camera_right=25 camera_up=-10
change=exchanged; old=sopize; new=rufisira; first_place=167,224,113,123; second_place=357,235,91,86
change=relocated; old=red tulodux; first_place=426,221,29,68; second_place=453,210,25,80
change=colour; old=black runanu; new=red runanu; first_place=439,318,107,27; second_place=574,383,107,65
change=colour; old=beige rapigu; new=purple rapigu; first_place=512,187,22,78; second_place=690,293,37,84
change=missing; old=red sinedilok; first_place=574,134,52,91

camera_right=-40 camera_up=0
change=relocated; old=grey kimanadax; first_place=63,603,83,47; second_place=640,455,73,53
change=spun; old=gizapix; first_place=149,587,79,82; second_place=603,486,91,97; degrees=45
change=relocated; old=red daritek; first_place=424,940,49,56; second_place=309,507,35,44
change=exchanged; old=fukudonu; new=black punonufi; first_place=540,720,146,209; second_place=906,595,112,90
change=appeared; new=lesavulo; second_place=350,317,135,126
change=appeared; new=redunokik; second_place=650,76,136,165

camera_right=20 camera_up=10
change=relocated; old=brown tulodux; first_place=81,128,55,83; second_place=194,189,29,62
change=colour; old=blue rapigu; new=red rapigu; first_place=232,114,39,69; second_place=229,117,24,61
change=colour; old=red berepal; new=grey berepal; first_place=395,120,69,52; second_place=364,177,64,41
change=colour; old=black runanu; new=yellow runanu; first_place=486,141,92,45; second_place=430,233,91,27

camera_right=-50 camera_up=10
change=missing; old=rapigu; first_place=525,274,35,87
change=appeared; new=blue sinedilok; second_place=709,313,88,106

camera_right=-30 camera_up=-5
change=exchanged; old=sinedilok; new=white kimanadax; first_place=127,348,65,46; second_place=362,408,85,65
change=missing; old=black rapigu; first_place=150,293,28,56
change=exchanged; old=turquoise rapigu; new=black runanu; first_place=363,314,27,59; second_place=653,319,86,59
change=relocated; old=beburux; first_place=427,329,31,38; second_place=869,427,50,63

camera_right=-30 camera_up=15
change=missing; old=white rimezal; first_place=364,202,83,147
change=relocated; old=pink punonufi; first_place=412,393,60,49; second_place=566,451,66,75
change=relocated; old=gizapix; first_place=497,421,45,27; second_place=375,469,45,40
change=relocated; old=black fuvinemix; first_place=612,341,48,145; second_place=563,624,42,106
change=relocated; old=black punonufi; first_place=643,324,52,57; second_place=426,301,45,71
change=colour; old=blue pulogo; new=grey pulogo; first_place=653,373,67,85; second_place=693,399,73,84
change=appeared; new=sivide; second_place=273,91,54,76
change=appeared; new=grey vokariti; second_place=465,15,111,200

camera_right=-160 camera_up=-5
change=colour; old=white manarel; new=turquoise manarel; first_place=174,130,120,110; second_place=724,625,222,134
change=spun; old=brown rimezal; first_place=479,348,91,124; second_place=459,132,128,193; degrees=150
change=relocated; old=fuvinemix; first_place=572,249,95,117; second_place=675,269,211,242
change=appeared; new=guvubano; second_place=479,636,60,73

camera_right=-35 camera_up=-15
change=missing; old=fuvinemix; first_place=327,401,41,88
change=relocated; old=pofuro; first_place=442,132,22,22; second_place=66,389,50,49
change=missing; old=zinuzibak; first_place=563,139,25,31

◆ Instructions for the task: Give back each record exactly, from the first line through the last.

◆ Task answer:
camera_right=25 camera_up=-10
change=exchanged; old=sopize; new=rufisira; first_place=167,224,113,123; second_place=357,235,91,86
change=relocated; old=red tulodux; first_place=426,221,29,68; second_place=453,210,25,80
change=colour; old=black runanu; new=red runanu; first_place=439,318,107,27; second_place=574,383,107,65
change=colour; old=beige rapigu; new=purple rapigu; first_place=512,187,22,78; second_place=690,293,37,84
change=missing; old=red sinedilok; first_place=574,134,52,91

camera_right=-40 camera_up=0
change=relocated; old=grey kimanadax; first_place=63,603,83,47; second_place=640,455,73,53
change=spun; old=gizapix; first_place=149,587,79,82; second_place=603,486,91,97; degrees=45
change=relocated; old=red daritek; first_place=424,940,49,56; second_place=309,507,35,44
change=exchanged; old=fukudonu; new=black punonufi; first_place=540,720,146,209; second_place=906,595,112,90
change=appeared; new=lesavulo; second_place=350,317,135,126
change=appeared; new=redunokik; second_place=650,76,136,165

camera_right=20 camera_up=10
change=relocated; old=brown tulodux; first_place=81,128,55,83; second_place=194,189,29,62
change=colour; old=blue rapigu; new=red rapigu; first_place=232,114,39,69; second_place=229,117,24,61
change=colour; old=red berepal; new=grey berepal; first_place=395,120,69,52; second_place=364,177,64,41
change=colour; old=black runanu; new=yellow runanu; first_place=486,141,92,45; second_place=430,233,91,27

camera_right=-50 camera_up=10
change=missing; old=rapigu; first_place=525,274,35,87
change=appeared; new=blue sinedilok; second_place=709,313,88,106

camera_right=-30 camera_up=-5
change=exchanged; old=sinedilok; new=white kimanadax; first_place=127,348,65,46; second_place=362,408,85,65
change=missing; old=black rapigu; first_place=150,293,28,56
change=exchanged; old=turquoise rapigu; new=black runanu; first_place=363,314,27,59; second_place=653,319,86,59
change=relocated; old=beburux; first_place=427,329,31,38; second_place=869,427,50,63

camera_right=-30 camera_up=15
change=missing; old=white rimezal; first_place=364,202,83,147
change=relocated; old=pink punonufi; first_place=412,393,60,49; second_place=566,451,66,75
change=relocated; old=gizapix; first_place=497,421,45,27; second_place=375,469,45,40
change=relocated; old=black fuvinemix; first_place=612,341,48,145; second_place=563,624,42,106
change=relocated; old=black punonufi; first_place=643,324,52,57; second_place=426,301,45,71
change=colour; old=blue pulogo; new=grey pulogo; first_place=653,373,67,85; second_place=693,399,73,84
change=appeared; new=sivide; second_place=273,91,54,76
change=appeared; new=grey vokariti; second_place=465,15,111,200

camera_right=-160 camera_up=-5
change=colour; old=white manarel; new=turquoise manarel; first_place=174,130,120,110; second_place=724,625,222,134
change=spun; old=brown rimezal; first_place=479,348,91,124; second_place=459,132,128,193; degrees=150
change=relocated; old=fuvinemix; first_place=572,249,95,117; second_place=675,269,211,242
change=appeared; new=guvubano; second_place=479,636,60,73

camera_right=-35 camera_up=-15
change=missing; old=fuvinemix; first_place=327,401,41,88
change=relocated; old=pofuro; first_place=442,132,22,22; second_place=66,389,50,49
change=missing; old=zinuzibak; first_place=563,139,25,31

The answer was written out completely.